Frankenweenie – Review

Worth seeing: for children brave enough for a dark fairytale that will take them into Tim Burton's visually idiosyncratic and charming imagination
Director:Tim Burton
Featuring:Charlie Tahan, Catherine O’Hara, Martin Landau, Martin Short, Wynona Ryder
Length:87 minutes
Certificate:PG
Country:US
Released:17th October 2012

WHAT’S IT ABOUT?

Young Victor Frankenstein (Charlie Tahan) is a bit of a loner at school – loved only by his parents and his faithful dog Sparky.

Love him as they do, his parents would rather he spent more time outside, playing with his classmates, rather than up in the attic, making his own animated films and carrying out science experiments.

His interest in the world around him is boosted by the arrival of a new science teacher – the looming presence of a creepy Vincent-Price-lookalike (Martin Landau) who frightens the parents but entrances the pupils, not least with the promise of a trophy for the best exhibit at the science fair.

Suddenly, everyone wants to be Victor’s friend.
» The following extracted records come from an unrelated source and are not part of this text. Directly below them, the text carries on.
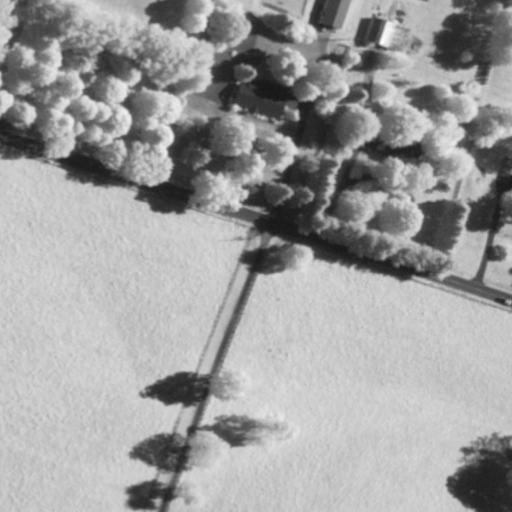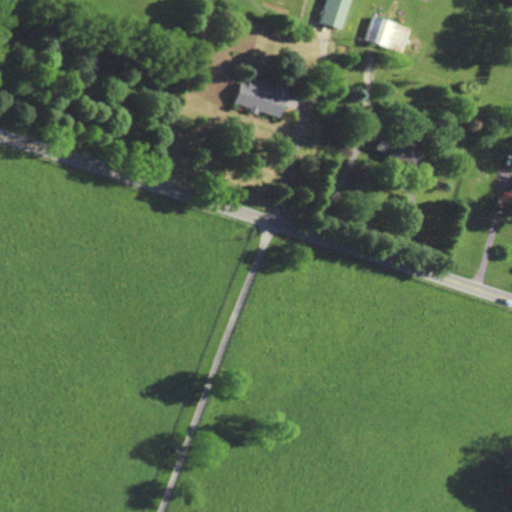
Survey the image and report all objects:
building: (5, 1)
building: (333, 13)
building: (386, 34)
building: (261, 97)
building: (394, 150)
road: (292, 161)
road: (256, 215)
road: (217, 366)
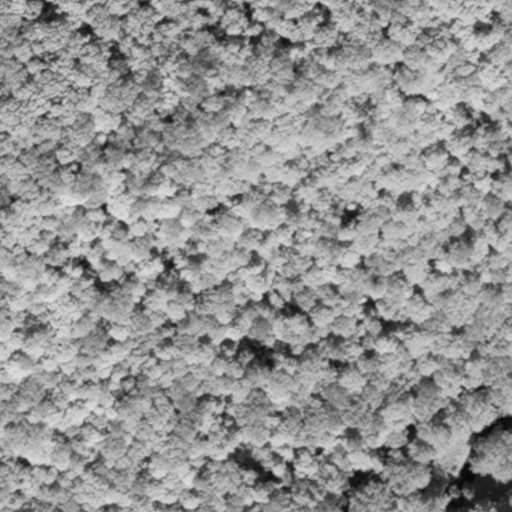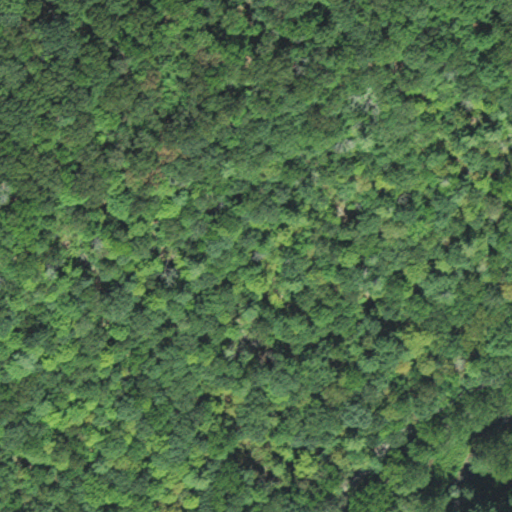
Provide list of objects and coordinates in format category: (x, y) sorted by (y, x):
road: (409, 423)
But he’s not entirely sure what to do.

Victor’s life is thrown upside down when Sparky is killed in an accident. He’s inconsolable. And so is the poodle next door. But then, in a lesson, the teacher shows the children how a bolt of electricity can make a dead frog’s legs kick.

A metaphorical light-bulb is turned on above Victor’s head. He digs up his beloved pet’s body and harnesses the energy from a bolt of lightening to see if it can fill Sparky with renewed life.

It works. But no-one can know.

Sadly for Victor, the secret gets out and suddenly, not only does everyone want to be his partner at the science fair – but they also want his secrets to reinvigorate their own dead pets.

WHAT’S IT LIKE?

Blatantly and lovingly recalling elements from his own childhood, Tim Burton – with his animated London Film Festival opener – revisits not only his early live-action short of the same name, but many of the old black-and-white horror flicks. From the monsters and costumes to camera angles and even the black-and-white palette, Frankenweenie is a faithful homage to the films that inspired Burton to become a director in the first place. Like Victor.

It’s a dark fairytale with all the ingredients for an effective and thoroughly entertaining children’s horror.

The plot is simplistic and visual, meaning that it doesn’t stand up to much scrutiny, but kids will be entranced by the animation and the imagination, without having to tax their minds, thinking about whether it might be possible. But although the idiosyncratic director has the chutzpah to translate the Frankenstein legend to a boy and his dog, the film less to offer adults, who’ll get little more than a enjoyable trip down memory lane.

Sparky is just as cute, dead or alive, although some of the other pets – and indeed their owners – become somewhat less sympathetic as the story rumbles on.

Oddly for a film that’s clearly a nostalgia-trip for Burton, he chose to make it in 3D and peculiarly, since it’s a stop-motion animation, the format doesn’t particularly bring the characters any more to life than their motion and the impressive voice-work from the cast.

It’s a loveable nostalgia trip that will draw in children but is less engaging for adults than most of Burton’s previous work, largely because the characterisation is ironically shallow and the narrative predictably flat for a 3D film.